YOUR GOAL: Every entry is to be restated exactly; pictures are not part of the copy.

DATA SECTION:

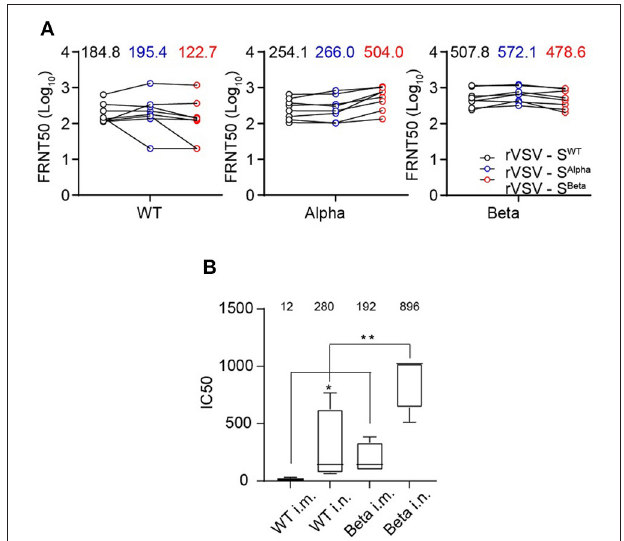
FIGURE 6 | Immunogenicity of recently emerged variants of concern, Alpha and Beta. (A) Immunogenicity of SARS-CoV-2S Alpha and Beta variants. Groups of female hACE2 knock-in ICR mice ( n = 8) were vaccinated with a single dose of rVSV-S WT or variants via i.p. route (1 × 10 6 FFU/animal). NAb titers against rVSV-S WT , Alpha, and Beta variants were determined by FRNT and calculated by the Reed-Muench method at 30 days post-vaccination. Group GMTs were indicated. All the results are representative of three independent experiments. (B) 10 5 PFU rVSV-S WT and rVSV-S Beta variant were immunized into golden Syrian hamster separately by intramuscular and intranasal injection ( n = 5). Sera were collected at 30 days post-immunization and detected for neutralizing capacity by CPE reduction against authentic WT SARS-CoV-2 (IC50). Group GMTs were marked in the graph. Statistical significance was evaluated by unpaired two-tailed student’s t test. ** p < 0.01, * p < 0.05. Error bars indicate standard deviation of the mean. All neutralization assays were performed in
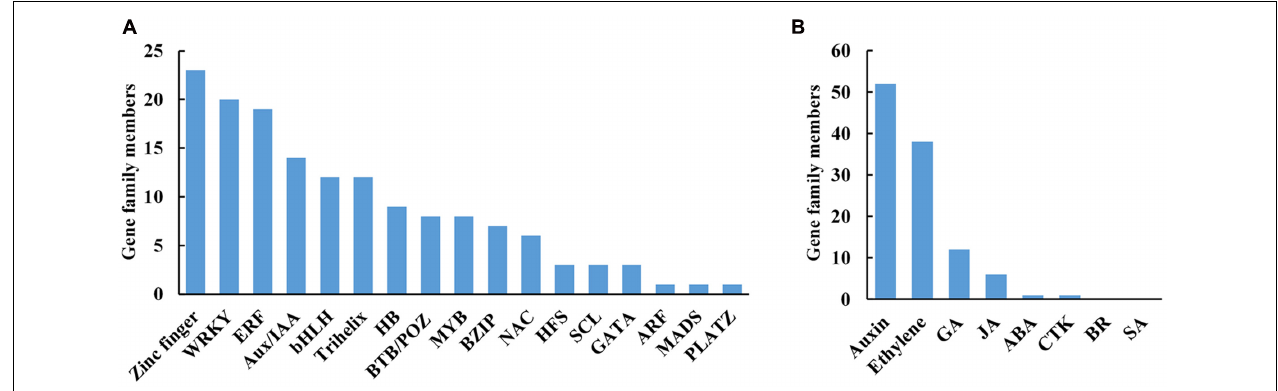
FIGURE 5 | Distribution of transcription factors (A) and hormone (B) related DTGs during petal abscission. DTGs were determined using a cutoff ratio of > 2 or < 0.5 when comparing its expression in stage 3 to that in stage 1 (S3 vs. S1), and/or in stage 5 to that in stage 3 (S5 vs. S3). GA, gibberellin; JA, jasmonate; ABA, abscisic acid; CTK, cytokinin; BR, brassinosteroid; SA, salicylic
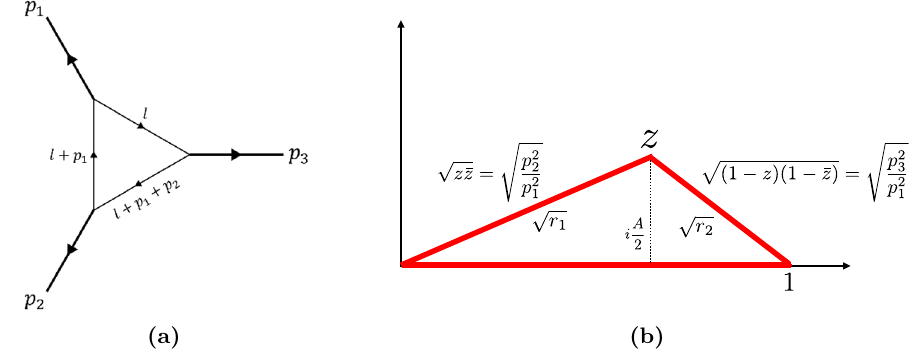
Figure 5. (a) Three mass triangle. (b). Corresponding dual geometry of the EEEC. The angles of the EEEC are mapped to the external masses of the three mass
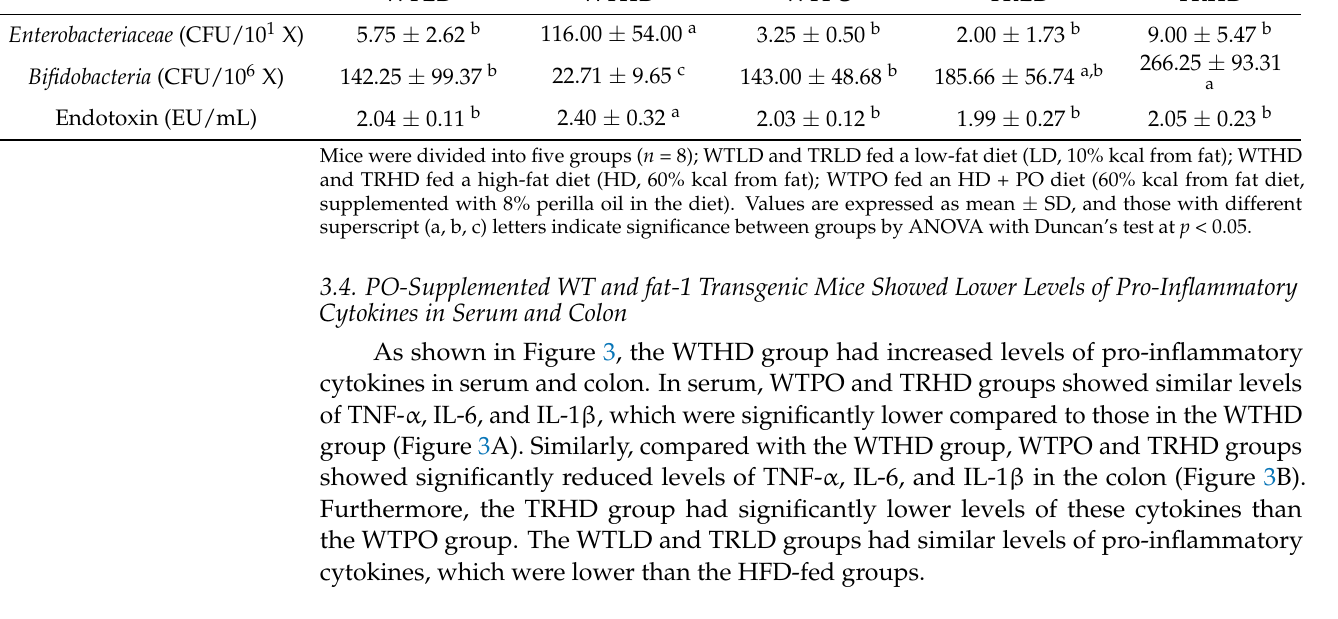
Table 4. Fecal count of Enterobacteriaceae , Bifidobacteria , and endotoxin levels in serum. WTLD WTHD WTPO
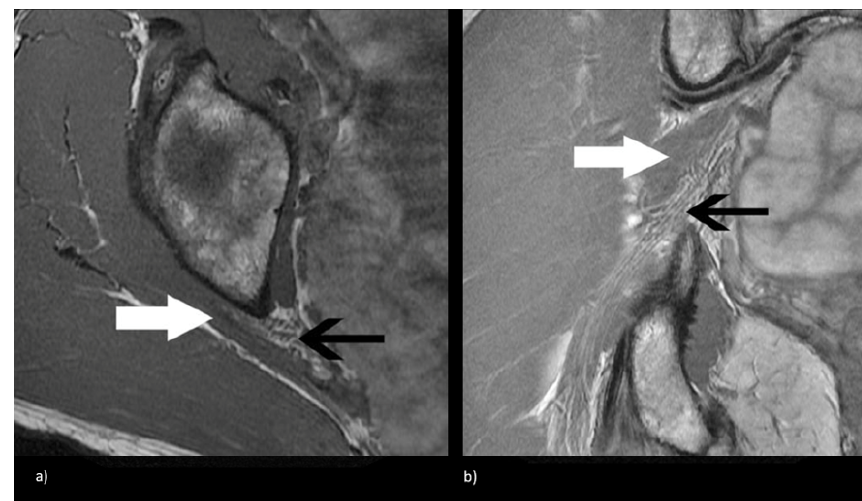
Figure 2. Magnetic resonance neurogram (MRN) of non-split sciatic nerve (type I). ( a ) Axial T1- weighted MRN of the sciatic nerve at the level of the sciatic notch demonstrates normal sciatic nerve (black arrow) anterior to the piriformis (white arrow). ( b ) Coronal T1-weighted sequence showing type I sciatic nerve (black arrow) inferior to the piriformis (white arrow).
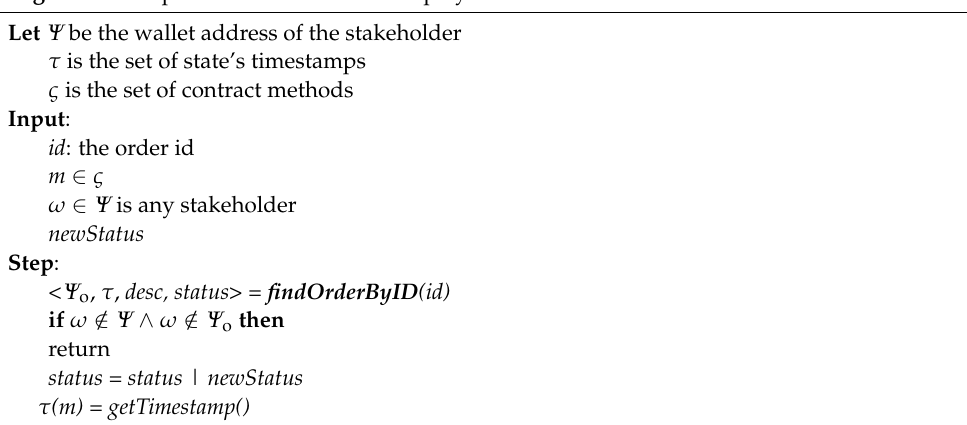
Algorithm 2. Update status and timestamp by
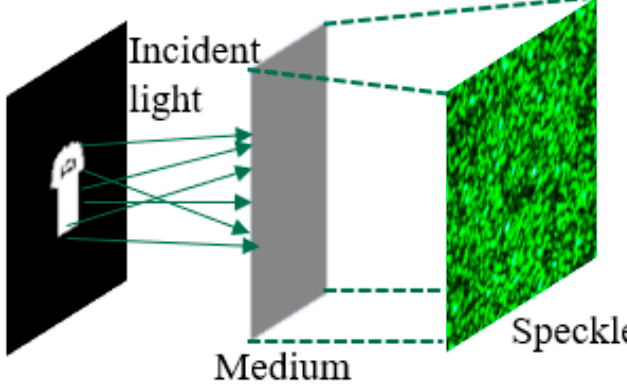
Figure 1. Principle of scatter imaging.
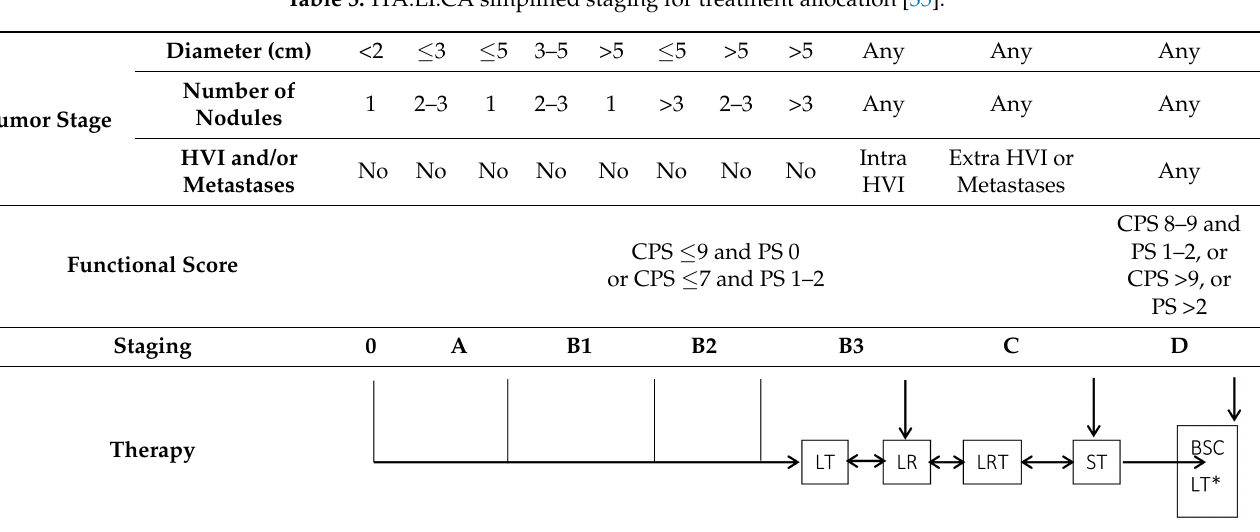
Table 5. ITA.LI.CA simplified staging for treatment allocation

EXPECTED ANSWER:
FIGURE 6 | Immunogenicity of recently emerged variants of concern, Alpha and Beta. (A) Immunogenicity of SARS-CoV-2S Alpha and Beta variants. Groups of female hACE2 knock-in ICR mice ( n = 8) were vaccinated with a single dose of rVSV-S WT or variants via i.p. route (1 × 10 6 FFU/animal). NAb titers against rVSV-S WT , Alpha, and Beta variants were determined by FRNT and calculated by the Reed-Muench method at 30 days post-vaccination. Group GMTs were indicated. All the results are representative of three independent experiments. (B) 10 5 PFU rVSV-S WT and rVSV-S Beta variant were immunized into golden Syrian hamster separately by intramuscular and intranasal injection ( n = 5). Sera were collected at 30 days post-immunization and detected for neutralizing capacity by CPE reduction against authentic WT SARS-CoV-2 (IC50). Group GMTs were marked in the graph. Statistical significance was evaluated by unpaired two-tailed student’s t test. ** p < 0.01, * p < 0.05. Error bars indicate standard deviation of the mean. All neutralization assays were performed in
FIGURE 5 | Distribution of transcription factors (A) and hormone (B) related DTGs during petal abscission. DTGs were determined using a cutoff ratio of > 2 or < 0.5 when comparing its expression in stage 3 to that in stage 1 (S3 vs. S1), and/or in stage 5 to that in stage 3 (S5 vs. S3). GA, gibberellin; JA, jasmonate; ABA, abscisic acid; CTK, cytokinin; BR, brassinosteroid; SA, salicylic
Figure 5. (a) Three mass triangle. (b). Corresponding dual geometry of the EEEC. The angles of the EEEC are mapped to the external masses of the three mass
Table 4. Fecal count of Enterobacteriaceae , Bifidobacteria , and endotoxin levels in serum. WTLD WTHD WTPO
Figure 2. Magnetic resonance neurogram (MRN) of non-split sciatic nerve (type I). ( a ) Axial T1- weighted MRN of the sciatic nerve at the level of the sciatic notch demonstrates normal sciatic nerve (black arrow) anterior to the piriformis (white arrow). ( b ) Coronal T1-weighted sequence showing type I sciatic nerve (black arrow) inferior to the piriformis (white arrow).
Algorithm 2. Update status and timestamp by
Figure 1. Principle of scatter imaging.
Table 5. ITA.LI.CA simplified staging for treatment allocation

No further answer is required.